Mansfield deliberately went out of his way to describe slavery as odious and unsupportable by anything other than positive law, giving institutional recognition to antislavery morality. What it shows is how far antislavery attitudes had spread through British society, particularly considering that Mansfield consulted with Blackstone before making the judgement. Taney chose to use the Dred Scott case as an opportunity to deny black people their rights: Mansfield used Somerset as an opportunity to affirm them. Of course, this is highly inconvenient if you're trying to make the case that British antislavery is a product of the Revolution, leaving the only solution as talking in very limited terms about the scope of the judgement rather than the scope of Mansfield's comments in the hope of playing down the attitudes which they display.

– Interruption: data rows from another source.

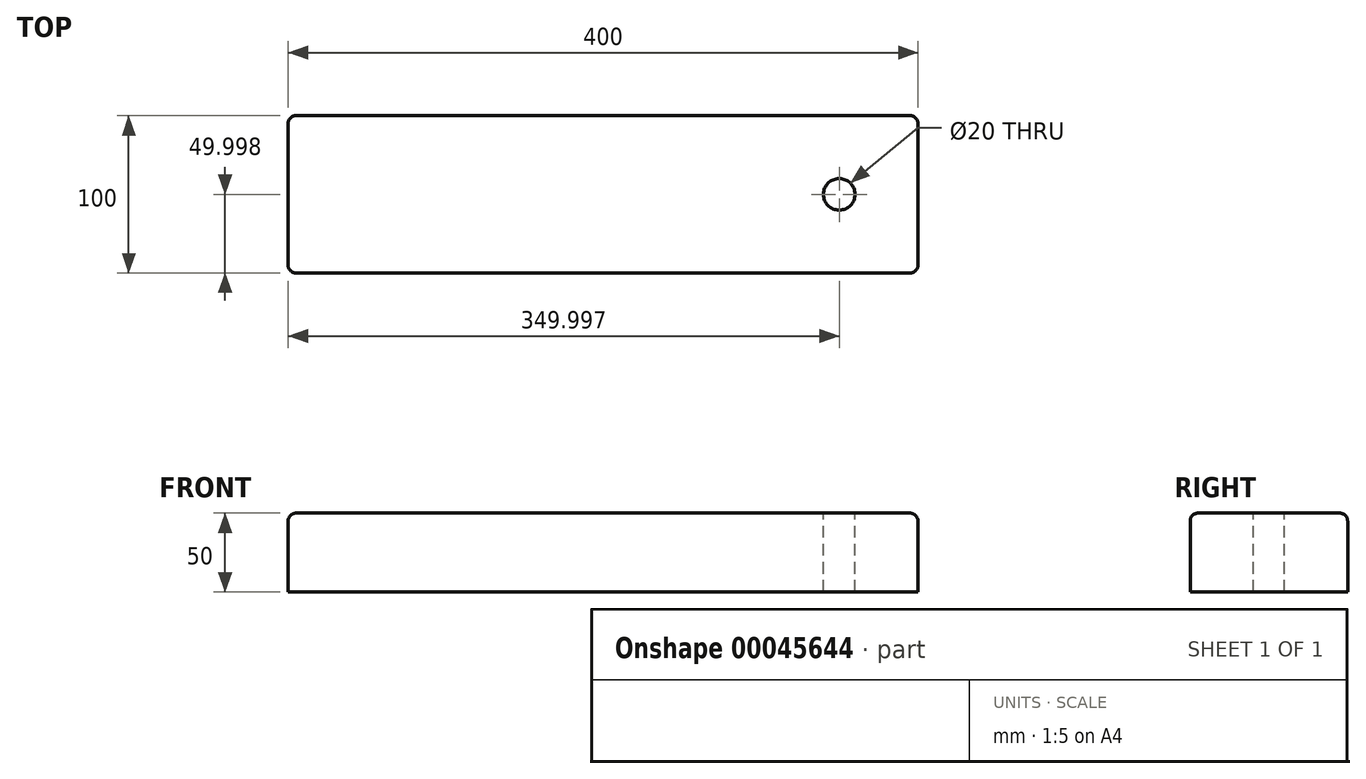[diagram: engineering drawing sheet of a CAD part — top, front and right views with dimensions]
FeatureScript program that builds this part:
annotation { "Feature Type Name" : "Feature", "Feature Type Description" : "" }
export const myFeature = defineFeature(function(context is Context, id is Id, definition is map)
    precondition{}
    {
        {
            var Q0;
            Q0=qCreatedBy(makeId("Top.planeOp"),FACE);
            var sketch = newSketch(context, id + "F0", { "sketchPlane" : qUnion([Q0])});
            skLineSegment(sketch, "E0.bottom", {"start": v(-200.92, -34.6) * mm, "end": v(199.08, -34.6) * mm});
            skLineSegment(sketch, "E0.top", {"start": v(-200.92, 65.4) * mm, "end": v(199.08, 65.4) * mm});
            skLineSegment(sketch, "E0.left", {"start": v(-200.92, -34.6) * mm, "end": v(-200.92, 65.4) * mm});
            skLineSegment(sketch, "E0.right", {"start": v(199.08, -34.6) * mm, "end": v(199.08, 65.4) * mm});
            skSolve(sketch);
        }
        {
            var Q0;
            Q0=makeQuery(id+"F0.imprint","IMPRINT",FACE,{"disambiguationData":[TD([[makeQuery(id+"F0.imprint","IMPRINT",EDGE,{"derivedFrom":sQuery(id+"F0.wireOp",EDGE,"E0.bottom")}),1.0]])]});
            extrude(context, id + "F1", {"entities" : qUnion([Q0]), "depth" : 50 * mm});
        }
        {
            var Q0;
            Q0=makeQuery(id+"F1.opExtrude","SWEPT_EDGE",EDGE,{"disambiguationData":[OSD([sQuery(id+"F0.wireOp",EDGE,"E0.bottom"),sQuery(id+"F0.wireOp",EDGE,"E0.left")])]});
            var Q1;
            Q1=makeQuery(id+"F1.opExtrude","SWEPT_EDGE",EDGE,{"disambiguationData":[OSD([sQuery(id+"F0.wireOp",EDGE,"E0.bottom"),sQuery(id+"F0.wireOp",EDGE,"E0.right")])]});
            var Q2;
            Q2=makeQuery(id+"F1.opExtrude","SWEPT_EDGE",EDGE,{"disambiguationData":[OSD([sQuery(id+"F0.wireOp",EDGE,"E0.top"),sQuery(id+"F0.wireOp",EDGE,"E0.right")])]});
            var Q3;
            Q3=makeQuery(id+"F1.opExtrude","CAP_EDGE",EDGE,{"disambiguationData":[OSD([sQuery(id+"F0.wireOp",EDGE,"E0.right")])],"isStart":false});
            var Q4;
            Q4=makeQuery(id+"F1.opExtrude","CAP_EDGE",EDGE,{"disambiguationData":[OSD([sQuery(id+"F0.wireOp",EDGE,"E0.bottom")])],"isStart":false});
            var Q5;
            Q5=makeQuery(id+"F1.opExtrude","CAP_EDGE",EDGE,{"disambiguationData":[OSD([sQuery(id+"F0.wireOp",EDGE,"E0.top")])],"isStart":false});
            fillet(context, id + "F2", {"entities" : qUnion([Q0, Q1, Q2, Q3, Q4, Q5]), "radius" : 5 * mm, "tangentPropagation" : true, "allowEdgeOverflow" : false});
        }
        {
            var Q0;
            Q0=makeQuery(id+"F1.opExtrude","SWEPT_EDGE",EDGE,{"disambiguationData":[OSD([sQuery(id+"F0.wireOp",EDGE,"E0.top"),sQuery(id+"F0.wireOp",EDGE,"E0.left")])]});
            fillet(context, id + "F3", {"entities" : qUnion([Q0]), "radius" : 5 * mm, "tangentPropagation" : true, "allowEdgeOverflow" : false});
        }
        {
            var Q0;
            Q0=makeQuery(id+"F1.opExtrude","CAP_FACE",FACE,{"disambiguationData":[OSD([sQuery(id+"F0.wireOp",EDGE,"E0.bottom"),sQuery(id+"F0.wireOp",EDGE,"E0.top"),sQuery(id+"F0.wireOp",EDGE,"E0.left"),sQuery(id+"F0.wireOp",EDGE,"E0.right")])],"isStart":false});
            var sketch = newSketch(context, id + "F4", { "sketchPlane" : qUnion([Q0])});
            skCircle(sketch, "E1", {"center": v(149.08, 15.4) * mm, "radius": 10 * mm});
            skSolve(sketch);
        }
        {
            var Q0;
            Q0 = qSketchRegion(id + "F4", true);
            extrude(context, id + "F5", {"entities" : qUnion([Q0]), "operationType" : NewBodyOperationType.REMOVE, "endBound" : BoundingType.THROUGH_ALL, "oppositeDirection" : true, "depth" : 25 * mm});
        }
    });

Edward Long and Samuel Estwick, two leading British slavery apologists, conceding in the aftermath of the Somerset case that slavery is 'repugnant to the spirit of English laws'

the first plan for the abolition of slavery in the West Indies being published in 1772 by Maurice Morgann, or Adam Smith calling colonial slave-owners "the refuse of the jails of Europe" in 1759, or Robert Robertson complaining in 1741 that "many Gentlemen of Figure... [insist] that to have any Hand in bringing any of the Human Species into *Bondage* is justly execrable, and that all who partake in the Sweets of *Liberty*, shou'd spare for no Cost to procure the same, as far as possible, for the rest of Mankind every where."

I think I've conclusively proved already that British antislavery attitudes are far stronger than you claim, so the main thing to do is contradict the idea that abolitionism results from the War of Independence. Firstly, the link between the language of the rebels and antislavery is far weaker than you claim: for generation after generation, the Americans see no inherent contradiction between "all men are created equal" and applying property qualifications to black voters, banning free blacks from settling in states, et cetera ad nauseam. However, the British belief that slavery is fundamentally immoral requires a far smaller push to turn it into abolitionism: just the belief that it's right to impose British moral customs on the dependent plantation societies in the Americas. This attitude is far more likely to emerge if Britain establishes its suzerainty in the Americas than if it loses the war.

If we grant your assumption that the language does count, then we have two scenarios. In the first, if slavery is America's "original sin" (Madison), and the American rebels lose the war in large part because the British free slaves, why wouldn't former rebels throw themselves into the antislavery cause with far more vigour than they did historically after God has given a clear judgement against it? In the second, if the constitutional question is settled peacefully, what other significant causes do potential rebels have to campaign for than the abolition of slavery? How much more effective would those antislavery advocates be if they could communicate and collaborate freely with British abolitionists? How many more people might Garrison have won over if he didn't have to call for the end of the Union in order to free the slaves?
 
What were the changing economics of the empire that the American Revolution changed?

For me, there's actually a case the French Revolutuonary wars made a big impact, as the British wanted to prove how moral rhey were vs the French.